Carr acknowledged the company made improvements to the fish farm, but said there is not enough information to determine whether it has had or is having a negative impact on wild Atlantic salmon.
That did not sway the board as it considered the farm's impact on salmon.
"The board has heard an abundance of evidence that even before regulatory and statutory change (and since), this site has been well managed, and indeed, has strong mitigation efforts in place," the board wrote.
"Mr. Carr has produced no evidence that the dimensions of the Rattling Beach farm as it now sits, without any change in its infrastructure or production, will have any impact on any local salmon population. He has shown however, the possibility of a risk to salmon by the presence of any salmon farm. We find that appropriate mitigation is in place to deal with potential damage."
Environmental groups to speak out
A coalition of environmental groups opposed to open net pen fish farming have scheduled a media briefing on Tuesday to "break down the decision, the NSARB process, and what it means for the future of huge industry expansion plans in Nova Scotia."
Cooke has announced plans to expand its operations in the province.
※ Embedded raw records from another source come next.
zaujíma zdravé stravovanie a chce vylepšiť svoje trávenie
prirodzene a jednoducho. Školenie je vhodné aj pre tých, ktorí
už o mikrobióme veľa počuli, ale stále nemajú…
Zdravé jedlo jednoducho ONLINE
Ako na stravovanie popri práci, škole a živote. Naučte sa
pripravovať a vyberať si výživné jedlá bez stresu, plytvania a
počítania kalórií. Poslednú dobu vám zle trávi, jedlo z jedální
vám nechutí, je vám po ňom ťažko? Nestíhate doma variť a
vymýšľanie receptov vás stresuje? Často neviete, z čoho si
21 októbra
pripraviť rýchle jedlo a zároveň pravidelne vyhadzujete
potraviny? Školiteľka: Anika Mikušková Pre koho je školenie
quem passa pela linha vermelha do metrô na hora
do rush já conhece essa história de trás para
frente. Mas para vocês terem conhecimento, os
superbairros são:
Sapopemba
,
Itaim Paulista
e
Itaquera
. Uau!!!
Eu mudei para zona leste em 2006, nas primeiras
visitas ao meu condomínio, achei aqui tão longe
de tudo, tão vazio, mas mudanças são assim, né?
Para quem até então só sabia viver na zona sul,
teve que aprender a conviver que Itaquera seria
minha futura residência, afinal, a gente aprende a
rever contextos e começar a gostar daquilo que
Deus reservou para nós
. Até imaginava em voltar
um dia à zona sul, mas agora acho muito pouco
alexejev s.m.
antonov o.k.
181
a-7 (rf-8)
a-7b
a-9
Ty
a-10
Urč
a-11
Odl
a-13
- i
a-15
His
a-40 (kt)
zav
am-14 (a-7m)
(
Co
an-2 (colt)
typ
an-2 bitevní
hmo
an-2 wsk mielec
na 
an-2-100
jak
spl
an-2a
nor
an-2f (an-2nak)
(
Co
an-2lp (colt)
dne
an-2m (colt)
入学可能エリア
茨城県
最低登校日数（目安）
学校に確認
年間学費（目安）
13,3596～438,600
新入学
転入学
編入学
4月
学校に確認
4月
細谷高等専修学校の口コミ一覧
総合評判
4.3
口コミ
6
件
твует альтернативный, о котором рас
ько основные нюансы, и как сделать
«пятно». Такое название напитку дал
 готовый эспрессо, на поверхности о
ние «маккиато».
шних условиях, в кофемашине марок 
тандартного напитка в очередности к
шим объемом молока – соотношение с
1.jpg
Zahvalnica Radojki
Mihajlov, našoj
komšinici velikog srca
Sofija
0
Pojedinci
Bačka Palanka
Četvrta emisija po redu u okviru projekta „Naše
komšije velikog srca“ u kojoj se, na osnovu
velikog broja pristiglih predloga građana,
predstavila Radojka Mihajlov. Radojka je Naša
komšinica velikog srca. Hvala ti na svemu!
A more significant application from the company is heading to the aquaculture review board at some point.
The company is seeking approval for a major expansion that would add 46 pens and increase capacity to 1.8 million salmon at its site in Liverpool Bay.
Simon Ryder-Burbidge of the Ecology Action Centre said he was not surprised by the board's decision.
"This was their first hearing, and it's clear that they're very constrained by a limited mandate," Ryder-Burbidge said in a written response to CBC News.
"It does make you wonder why all the participants had to spend so much time, energy and money over the foregone approval of an already existing boundary line. Hopefully we'll have a chance to address issues like this during the upcoming aquaculture regulatory review."
The province is in the midst of a review of the rules around aquaculture.